Aus dieser Sicht macht Sonic Frontiers durchaus Lust auf mehr: Immer wieder ploppt eine neue Aufgabe auf und die große Insel lädt zum Erkunden ein. Spielerisch bleibt Sonic Frontiers aber im Grunde seinen Wurzeln treu: Neben den insgesamt fünf großen Welten, die ihr frei erkunden könnt, gibt es immer wieder die schnellen Speed-Levels, die ihr aus den anderen Teilen kennt und liebt. In diese Levels gerät Sonic über Portale. Hier müsst ihr möglichst schnell ans Ziel rasen, Punkte und Münzen sammeln oder andere Herausforderungen bestehen. Für Fans von Sonic schlägt hier das Spielerherz höher.
Persönlich ist mir aber die offene Spielwelt irgendwie lieber: Das liegt daran, dass ich mit Sonic früher nie warm wurde. In der offenen Welt kann ich munter durch die Gegend laufen, Herausforderungen bestehen und gegen Gegner kämpfen. Manche von denen sind übrigens so hoch wie ein Wolkenkratzer. Ja, in diesem Aspekt macht Sonic Frontiers wirklich Spaß. Auch die Kämpfe gegen die unterschiedlichen Gegner halten mich bei Laune. Insbesondere die gigantischen Fights gegen die Titanen einer jeden Welt – bombastisch. Doch es gibt auch Schattenseiten.

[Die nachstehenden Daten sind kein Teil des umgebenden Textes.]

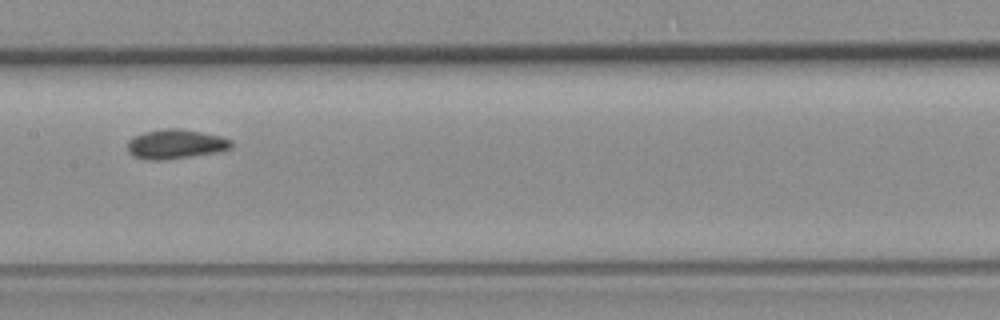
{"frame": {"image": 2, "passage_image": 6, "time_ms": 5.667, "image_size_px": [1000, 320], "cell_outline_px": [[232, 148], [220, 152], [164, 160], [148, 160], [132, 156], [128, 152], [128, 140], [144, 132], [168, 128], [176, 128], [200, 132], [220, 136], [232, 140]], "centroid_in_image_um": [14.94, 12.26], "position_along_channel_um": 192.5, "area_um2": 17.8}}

Etwas schwach auf der Brust
Das größte Manko an Sonic Frontiers ist die Technik: Es kommt mir vor, dass Sonic Frontiers aus dem letzten Jahrzehnt stammt. Auf Screenshots sieht die Welt von Sonic wunderschön aus. Auch in den zahlreichen Zwischensequenzen kann sich der Igel sehen lassen. Doch sobald ihr durch die Welt rast, schwächelt das technische Gerüst. Viele Objekte tauchen erst im letzten Moment auf oder verschwinden unschön am Horizont. Damit meine ich noch nicht einmal die Weitsicht. Gefühlt verschwinden einige Objekte schon nach zehn, zwanzig Metern Entfernung. Das wird besonders deutlich, wenn ihr schnell unterwegs seid. Hier sollte Sega unbedingt beim nächsten Mal seine Hausaufgaben machen. Denn anscheinend verträgt sich Geschwindigkeit nicht mit ihrer Grafik-Engine.
Fazit
Sonic Frontiers ist ein schnelles, unterhaltsames Spielchen, das mit Sicherheit seine Fangemeinde finden wird. Auch ich, der sonst weniger mit Sonic was angfangen kann, hatte teilweise meinen Spaß hier. Das Konzept von offener Welt und schnellen Zwischen-Levels geht zwar nicht 100%ig auf, passt aber deutlich besser zusammen, als ich dachte. Somit kann ich Sonic Frontiers guten Gewissens weiterempfehlen. Nur die Technik hat Sega nicht im Griff. Für ein immersives Gefühl müsste hier ordentlich nachgeschraubt werden. Für den ersten Versuch von Sonic in einer offenen Welt war das aber gar nicht schlecht. Hut ab.